I too get a sense from what you right about MA not able to "hear" you. Not able to empathize and really understand your points of view. And that is crucial in a relationship, not that they have to be just like you but at the very least they need to understand and respect your views! I am truly sorry things did not work out. But I am so happy that you have such a great head on your shoulders to know what is right for you.


You're a wonderful example for us here, knowing what makes you happy and not self sacrificing. I am so proud of you, watching and reading and learning from your example! You Rock, girl..and from reading your posts I am positive that you WILL find Mr Just Right For CL WEST.

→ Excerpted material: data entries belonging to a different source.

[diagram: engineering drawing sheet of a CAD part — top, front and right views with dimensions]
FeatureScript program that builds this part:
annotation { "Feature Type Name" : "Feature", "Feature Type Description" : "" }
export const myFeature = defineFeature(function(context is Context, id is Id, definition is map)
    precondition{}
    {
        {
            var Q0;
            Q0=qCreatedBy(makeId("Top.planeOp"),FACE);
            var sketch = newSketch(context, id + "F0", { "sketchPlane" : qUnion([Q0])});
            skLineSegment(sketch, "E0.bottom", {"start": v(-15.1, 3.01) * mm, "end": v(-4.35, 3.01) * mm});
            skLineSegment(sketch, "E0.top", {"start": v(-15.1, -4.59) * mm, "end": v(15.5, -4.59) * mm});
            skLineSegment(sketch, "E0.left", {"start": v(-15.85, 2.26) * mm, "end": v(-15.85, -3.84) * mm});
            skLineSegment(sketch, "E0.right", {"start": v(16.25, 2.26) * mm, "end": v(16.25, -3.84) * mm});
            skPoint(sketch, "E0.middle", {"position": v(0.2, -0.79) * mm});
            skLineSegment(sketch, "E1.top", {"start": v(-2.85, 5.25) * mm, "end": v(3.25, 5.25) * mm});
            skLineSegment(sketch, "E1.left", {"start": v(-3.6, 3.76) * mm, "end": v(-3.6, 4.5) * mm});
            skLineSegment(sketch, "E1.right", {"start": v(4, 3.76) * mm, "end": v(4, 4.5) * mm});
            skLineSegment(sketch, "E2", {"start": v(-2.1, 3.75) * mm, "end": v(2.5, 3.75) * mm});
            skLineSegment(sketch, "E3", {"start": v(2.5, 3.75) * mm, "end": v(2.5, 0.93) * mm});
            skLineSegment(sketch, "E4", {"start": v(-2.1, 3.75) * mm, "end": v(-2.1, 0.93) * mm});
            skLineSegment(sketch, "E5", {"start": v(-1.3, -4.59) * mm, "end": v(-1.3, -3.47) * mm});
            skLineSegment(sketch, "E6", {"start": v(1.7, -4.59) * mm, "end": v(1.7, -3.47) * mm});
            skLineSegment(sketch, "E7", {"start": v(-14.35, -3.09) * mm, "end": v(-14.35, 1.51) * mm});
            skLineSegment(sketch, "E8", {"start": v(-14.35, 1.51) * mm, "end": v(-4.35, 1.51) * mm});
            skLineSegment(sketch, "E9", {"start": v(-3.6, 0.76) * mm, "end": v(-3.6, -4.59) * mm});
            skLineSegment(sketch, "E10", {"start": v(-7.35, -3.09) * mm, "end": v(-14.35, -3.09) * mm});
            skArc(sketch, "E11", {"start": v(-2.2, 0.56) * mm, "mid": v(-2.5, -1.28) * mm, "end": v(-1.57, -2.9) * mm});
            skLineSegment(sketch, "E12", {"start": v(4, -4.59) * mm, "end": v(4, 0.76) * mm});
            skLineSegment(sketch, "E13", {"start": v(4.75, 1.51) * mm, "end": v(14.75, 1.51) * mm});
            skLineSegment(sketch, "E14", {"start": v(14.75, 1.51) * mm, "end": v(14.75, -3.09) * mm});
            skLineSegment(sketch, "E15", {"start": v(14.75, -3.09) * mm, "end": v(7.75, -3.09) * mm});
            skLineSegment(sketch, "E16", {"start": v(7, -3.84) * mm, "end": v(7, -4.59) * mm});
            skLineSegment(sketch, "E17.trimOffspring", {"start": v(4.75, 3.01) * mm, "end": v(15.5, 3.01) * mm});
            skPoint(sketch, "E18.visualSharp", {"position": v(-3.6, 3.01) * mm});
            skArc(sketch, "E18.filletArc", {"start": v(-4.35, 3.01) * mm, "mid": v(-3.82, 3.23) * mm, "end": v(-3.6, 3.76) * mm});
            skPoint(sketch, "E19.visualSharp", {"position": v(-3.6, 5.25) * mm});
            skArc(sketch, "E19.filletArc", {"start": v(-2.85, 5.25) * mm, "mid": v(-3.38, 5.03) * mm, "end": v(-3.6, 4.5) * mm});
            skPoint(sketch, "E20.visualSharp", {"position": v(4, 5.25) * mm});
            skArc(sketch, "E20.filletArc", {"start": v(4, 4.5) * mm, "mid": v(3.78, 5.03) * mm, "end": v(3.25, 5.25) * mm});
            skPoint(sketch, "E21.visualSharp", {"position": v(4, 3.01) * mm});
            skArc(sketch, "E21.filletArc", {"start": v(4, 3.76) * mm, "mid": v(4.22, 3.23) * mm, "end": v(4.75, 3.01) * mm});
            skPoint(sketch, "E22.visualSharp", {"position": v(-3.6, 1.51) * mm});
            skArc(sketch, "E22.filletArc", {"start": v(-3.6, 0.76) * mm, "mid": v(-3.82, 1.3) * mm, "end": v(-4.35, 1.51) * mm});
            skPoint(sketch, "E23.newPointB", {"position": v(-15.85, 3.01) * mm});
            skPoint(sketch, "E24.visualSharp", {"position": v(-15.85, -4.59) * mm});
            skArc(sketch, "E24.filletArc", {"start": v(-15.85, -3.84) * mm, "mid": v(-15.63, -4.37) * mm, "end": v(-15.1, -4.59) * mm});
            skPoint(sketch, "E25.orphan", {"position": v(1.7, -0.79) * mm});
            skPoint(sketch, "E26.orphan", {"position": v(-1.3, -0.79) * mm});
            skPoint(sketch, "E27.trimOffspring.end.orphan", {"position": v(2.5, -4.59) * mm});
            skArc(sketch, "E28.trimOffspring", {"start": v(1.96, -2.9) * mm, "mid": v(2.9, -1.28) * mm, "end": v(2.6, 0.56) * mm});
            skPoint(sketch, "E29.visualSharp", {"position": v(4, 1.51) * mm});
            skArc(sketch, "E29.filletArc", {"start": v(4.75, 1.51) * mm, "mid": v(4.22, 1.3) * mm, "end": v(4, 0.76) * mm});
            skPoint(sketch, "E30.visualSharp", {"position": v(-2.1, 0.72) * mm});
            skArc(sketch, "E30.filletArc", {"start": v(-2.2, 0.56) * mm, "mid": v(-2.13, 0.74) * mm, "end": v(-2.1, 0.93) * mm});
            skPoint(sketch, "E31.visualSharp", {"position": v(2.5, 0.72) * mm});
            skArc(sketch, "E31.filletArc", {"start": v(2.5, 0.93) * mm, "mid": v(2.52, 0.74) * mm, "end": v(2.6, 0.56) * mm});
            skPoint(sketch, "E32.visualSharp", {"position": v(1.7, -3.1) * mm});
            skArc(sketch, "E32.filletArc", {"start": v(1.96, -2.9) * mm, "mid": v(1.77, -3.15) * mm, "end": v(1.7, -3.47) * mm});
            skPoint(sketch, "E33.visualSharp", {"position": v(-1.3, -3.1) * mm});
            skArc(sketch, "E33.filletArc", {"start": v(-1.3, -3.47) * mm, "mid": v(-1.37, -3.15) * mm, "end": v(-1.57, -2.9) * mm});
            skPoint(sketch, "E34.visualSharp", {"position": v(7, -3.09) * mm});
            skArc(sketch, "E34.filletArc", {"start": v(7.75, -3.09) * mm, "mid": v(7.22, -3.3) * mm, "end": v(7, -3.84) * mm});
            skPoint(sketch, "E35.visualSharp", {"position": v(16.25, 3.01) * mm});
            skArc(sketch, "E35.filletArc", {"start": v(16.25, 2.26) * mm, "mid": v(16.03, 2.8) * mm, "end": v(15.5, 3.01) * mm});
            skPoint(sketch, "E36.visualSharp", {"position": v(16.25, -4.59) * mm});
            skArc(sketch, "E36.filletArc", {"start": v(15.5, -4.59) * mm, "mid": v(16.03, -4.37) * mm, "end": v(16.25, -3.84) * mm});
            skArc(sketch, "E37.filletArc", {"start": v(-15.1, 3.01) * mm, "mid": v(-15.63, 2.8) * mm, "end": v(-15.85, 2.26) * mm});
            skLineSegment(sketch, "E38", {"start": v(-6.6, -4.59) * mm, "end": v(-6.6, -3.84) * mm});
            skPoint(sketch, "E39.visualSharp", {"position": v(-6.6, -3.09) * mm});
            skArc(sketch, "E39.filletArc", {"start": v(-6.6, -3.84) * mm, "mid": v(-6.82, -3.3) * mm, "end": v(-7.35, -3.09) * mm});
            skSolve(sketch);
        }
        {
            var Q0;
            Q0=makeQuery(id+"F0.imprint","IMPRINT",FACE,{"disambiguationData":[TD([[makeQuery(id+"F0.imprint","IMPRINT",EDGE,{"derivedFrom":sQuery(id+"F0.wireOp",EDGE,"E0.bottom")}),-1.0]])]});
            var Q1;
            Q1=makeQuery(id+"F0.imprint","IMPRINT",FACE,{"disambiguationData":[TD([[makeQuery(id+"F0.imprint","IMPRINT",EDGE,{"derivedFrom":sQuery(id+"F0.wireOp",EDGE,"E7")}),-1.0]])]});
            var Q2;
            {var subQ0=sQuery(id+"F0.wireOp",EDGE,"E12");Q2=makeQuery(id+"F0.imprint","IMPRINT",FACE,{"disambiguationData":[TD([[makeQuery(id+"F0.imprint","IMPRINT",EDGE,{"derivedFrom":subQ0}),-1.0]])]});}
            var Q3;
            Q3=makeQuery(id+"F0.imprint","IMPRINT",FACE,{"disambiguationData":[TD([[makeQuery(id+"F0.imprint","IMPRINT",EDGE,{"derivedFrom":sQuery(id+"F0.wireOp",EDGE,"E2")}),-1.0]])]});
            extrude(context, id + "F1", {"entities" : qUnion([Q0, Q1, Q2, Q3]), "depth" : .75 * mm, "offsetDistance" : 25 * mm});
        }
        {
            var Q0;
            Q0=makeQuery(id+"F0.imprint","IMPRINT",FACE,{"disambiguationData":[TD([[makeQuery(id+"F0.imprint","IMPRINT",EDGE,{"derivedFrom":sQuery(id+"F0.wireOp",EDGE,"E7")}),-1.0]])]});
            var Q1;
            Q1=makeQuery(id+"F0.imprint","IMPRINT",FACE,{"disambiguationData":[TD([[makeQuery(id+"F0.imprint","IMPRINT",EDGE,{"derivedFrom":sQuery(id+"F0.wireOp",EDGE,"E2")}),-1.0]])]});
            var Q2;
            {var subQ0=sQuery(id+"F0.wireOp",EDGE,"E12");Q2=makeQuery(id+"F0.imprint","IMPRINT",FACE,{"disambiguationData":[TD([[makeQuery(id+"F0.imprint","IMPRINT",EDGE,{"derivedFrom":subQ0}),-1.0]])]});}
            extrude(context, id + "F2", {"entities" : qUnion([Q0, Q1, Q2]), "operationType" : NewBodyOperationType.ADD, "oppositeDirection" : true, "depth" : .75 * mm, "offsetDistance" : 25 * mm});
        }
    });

And Camo PJs??....Uhhhh, I think I coulda NEXT-ed him for that alone, LOL. BTW some men are down right intimidated by VS...God forbid a woman should look sexy AND confidant AND beautiful!!


~Pacific~
iVillage Member
Registered: 05-13-2005
In reply to: cl_west1745
Thu, 01-03-2008 - 3:01pm

Thank you Pacific. And no worries - I was not clinging to him like he is the last one. I realize that what I want is a top quality person who treats me well and blends nicely with my life - and I have time - so it is all good. With him I felt like I didn't exist - have never felt that way before. I really am not bad because I feel there is something wrong with him and he is not capable of communicating effectively - it is like there is a wire miswired or something.

There are more chapters to come, girls. 2008 is going to be a good year for me.